NEW DELHI—She called him "a perfect man." He still keeps her number stored in his cellphone, under the name Jewi, derived from a Sanskrit word meaning life.
"She was the closest person to my heart," says the young man. Soon he is expected to tell a judge about the night she was raped aboard a private bus here, an attack that left his friend dead and the world horrified.
"I find myself surrounded by the pictures in my mind of the incident of that night in the bus," says the 28-year-old information-technology specialist, who was himself badly injured in the Dec. 16 attack. Broad-chested and plain-spoken, he now walks with a cane.
Speaking with The Wall Street Journal, he gave new details of the assault and described his close and complex relationship with his friend, a petite recent college graduate who was 23 at the time of her death. Both her name and his are being withheld due to Indian law governing the identification of the woman as a rape victim.
The case has stirred widespread protest and calls for justice. Five men face charges including rape, kidnapping and murder. Lawyers for the five say they are innocent. A sixth person accused, a juvenile, faces proceedings in juvenile court. A lawyer representing him couldn't be reached.
In many ways, the young man and his friend were a modern dating couple, yet still bound by caste and tradition. Living away from home, the two were making their way in India's widening professional class—she was a physiotherapist looking for her first job, he leads a team specializing in Internet voice technology for corporations.

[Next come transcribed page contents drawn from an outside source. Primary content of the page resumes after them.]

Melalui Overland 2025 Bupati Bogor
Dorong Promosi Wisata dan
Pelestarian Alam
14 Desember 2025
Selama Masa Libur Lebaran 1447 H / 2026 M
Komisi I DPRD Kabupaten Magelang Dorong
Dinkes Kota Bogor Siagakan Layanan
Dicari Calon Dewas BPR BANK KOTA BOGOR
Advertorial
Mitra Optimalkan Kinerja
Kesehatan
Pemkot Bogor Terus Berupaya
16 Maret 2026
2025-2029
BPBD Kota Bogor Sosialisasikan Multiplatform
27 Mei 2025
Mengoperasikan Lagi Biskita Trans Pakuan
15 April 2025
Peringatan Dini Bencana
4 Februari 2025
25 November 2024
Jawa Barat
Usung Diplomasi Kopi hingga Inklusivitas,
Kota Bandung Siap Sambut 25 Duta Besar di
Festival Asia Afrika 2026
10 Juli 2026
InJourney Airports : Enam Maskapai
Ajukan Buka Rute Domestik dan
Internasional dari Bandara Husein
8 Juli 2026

They shared their problems, took vacations together and consulted each other even over the purchase of a pair of shoes. She once talked him out of investing in a company that turned out to be a fraud. He gave her the login details to his Facebook account.
Their families were aware of their closeness and didn't interfere, the young man and her family said. But the two friends felt their relationship would always be a friendship and not a marriage, he says. He came from a high-caste Brahmin background. His father is a prominent lawyer. His family lives in a three-story home with servants' quarters.
By contrast, his friend hailed from a Kurmi agrarian caste that is lower on the Hindu hierarchy. Her family lives in a small concrete-and-brick house near the Delhi airport, where her father works as a laborer.
Differences like these worked against a union. And the young man says he was loath to go against his family's strong wishes that he find a traditional match from within his Brahmin community.
"We just didn't talk about it because it would sour our relationship," he says of his friend. "We were of equal status as friends."
In an interview, the young woman's mother said to the question of marriage: "You can't really say what could have happened in the future."
The young man's father says the subject of marriage never came up, but had their son made a fervent case, the family "might have given it a thought."